BEGIN

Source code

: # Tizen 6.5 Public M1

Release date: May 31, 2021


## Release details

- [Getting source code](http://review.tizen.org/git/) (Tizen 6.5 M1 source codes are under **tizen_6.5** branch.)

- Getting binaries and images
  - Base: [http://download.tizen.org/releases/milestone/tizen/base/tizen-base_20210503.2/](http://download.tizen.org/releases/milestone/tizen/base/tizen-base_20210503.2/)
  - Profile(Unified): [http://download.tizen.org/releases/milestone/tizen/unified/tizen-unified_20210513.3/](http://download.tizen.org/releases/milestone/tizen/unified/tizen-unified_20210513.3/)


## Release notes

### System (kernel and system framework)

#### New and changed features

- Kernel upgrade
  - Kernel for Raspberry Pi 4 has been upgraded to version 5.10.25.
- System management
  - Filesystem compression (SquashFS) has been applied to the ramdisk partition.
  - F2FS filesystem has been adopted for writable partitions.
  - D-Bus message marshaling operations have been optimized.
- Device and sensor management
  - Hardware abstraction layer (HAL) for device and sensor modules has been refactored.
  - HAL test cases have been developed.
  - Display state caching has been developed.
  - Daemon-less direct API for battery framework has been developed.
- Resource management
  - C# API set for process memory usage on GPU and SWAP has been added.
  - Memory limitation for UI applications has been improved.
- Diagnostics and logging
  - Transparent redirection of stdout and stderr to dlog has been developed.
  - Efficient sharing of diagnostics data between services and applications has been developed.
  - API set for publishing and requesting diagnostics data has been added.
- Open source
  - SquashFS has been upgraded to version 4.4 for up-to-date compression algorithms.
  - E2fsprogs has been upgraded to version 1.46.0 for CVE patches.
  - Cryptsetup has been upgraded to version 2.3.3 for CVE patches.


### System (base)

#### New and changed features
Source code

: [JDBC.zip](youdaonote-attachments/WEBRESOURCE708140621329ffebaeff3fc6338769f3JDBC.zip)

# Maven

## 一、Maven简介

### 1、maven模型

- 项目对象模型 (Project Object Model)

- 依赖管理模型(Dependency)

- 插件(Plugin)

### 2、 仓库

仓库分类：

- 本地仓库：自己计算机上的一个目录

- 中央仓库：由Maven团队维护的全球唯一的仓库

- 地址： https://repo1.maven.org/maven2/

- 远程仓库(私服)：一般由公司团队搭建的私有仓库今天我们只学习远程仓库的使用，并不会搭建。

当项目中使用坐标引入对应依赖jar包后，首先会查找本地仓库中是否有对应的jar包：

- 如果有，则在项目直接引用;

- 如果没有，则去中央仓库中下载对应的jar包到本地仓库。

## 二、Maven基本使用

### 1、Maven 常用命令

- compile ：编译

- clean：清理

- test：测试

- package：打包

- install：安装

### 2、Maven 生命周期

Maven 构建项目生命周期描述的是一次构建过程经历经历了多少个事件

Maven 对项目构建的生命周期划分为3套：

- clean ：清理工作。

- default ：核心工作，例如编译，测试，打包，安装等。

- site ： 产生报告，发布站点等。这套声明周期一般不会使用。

END

All of the data is to be written out again, word for word.

● Solved problem:
Source code

: # Tizen 6.5 Public M1

Release date: May 31, 2021


## Release details

- [Getting source code](http://review.tizen.org/git/) (Tizen 6.5 M1 source codes are under **tizen_6.5** branch.)

- Getting binaries and images
  - Base: [http://download.tizen.org/releases/milestone/tizen/base/tizen-base_20210503.2/](http://download.tizen.org/releases/milestone/tizen/base/tizen-base_20210503.2/)
  - Profile(Unified): [http://download.tizen.org/releases/milestone/tizen/unified/tizen-unified_20210513.3/](http://download.tizen.org/releases/milestone/tizen/unified/tizen-unified_20210513.3/)


## Release notes

### System (kernel and system framework)

#### New and changed features

- Kernel upgrade
  - Kernel for Raspberry Pi 4 has been upgraded to version 5.10.25.
- System management
  - Filesystem compression (SquashFS) has been applied to the ramdisk partition.
  - F2FS filesystem has been adopted for writable partitions.
  - D-Bus message marshaling operations have been optimized.
- Device and sensor management
  - Hardware abstraction layer (HAL) for device and sensor modules has been refactored.
  - HAL test cases have been developed.
  - Display state caching has been developed.
  - Daemon-less direct API for battery framework has been developed.
- Resource management
  - C# API set for process memory usage on GPU and SWAP has been added.
  - Memory limitation for UI applications has been improved.
- Diagnostics and logging
  - Transparent redirection of stdout and stderr to dlog has been developed.
  - Efficient sharing of diagnostics data between services and applications has been developed.
  - API set for publishing and requesting diagnostics data has been added.
- Open source
  - SquashFS has been upgraded to version 4.4 for up-to-date compression algorithms.
  - E2fsprogs has been upgraded to version 1.46.0 for CVE patches.
  - Cryptsetup has been upgraded to version 2.3.3 for CVE patches.


### System (base)

#### New and changed features
Source code

: [JDBC.zip](youdaonote-attachments/WEBRESOURCE708140621329ffebaeff3fc6338769f3JDBC.zip)

# Maven

## 一、Maven简介

### 1、maven模型

- 项目对象模型 (Project Object Model)

- 依赖管理模型(Dependency)

- 插件(Plugin)

### 2、 仓库

仓库分类：

- 本地仓库：自己计算机上的一个目录

- 中央仓库：由Maven团队维护的全球唯一的仓库

- 地址： https://repo1.maven.org/maven2/

- 远程仓库(私服)：一般由公司团队搭建的私有仓库今天我们只学习远程仓库的使用，并不会搭建。

当项目中使用坐标引入对应依赖jar包后，首先会查找本地仓库中是否有对应的jar包：

- 如果有，则在项目直接引用;

- 如果没有，则去中央仓库中下载对应的jar包到本地仓库。

## 二、Maven基本使用

### 1、Maven 常用命令

- compile ：编译

- clean：清理

- test：测试

- package：打包

- install：安装

### 2、Maven 生命周期

Maven 构建项目生命周期描述的是一次构建过程经历经历了多少个事件

Maven 对项目构建的生命周期划分为3套：

- clean ：清理工作。

- default ：核心工作，例如编译，测试，打包，安装等。

- site ： 产生报告，发布站点等。这套声明周期一般不会使用。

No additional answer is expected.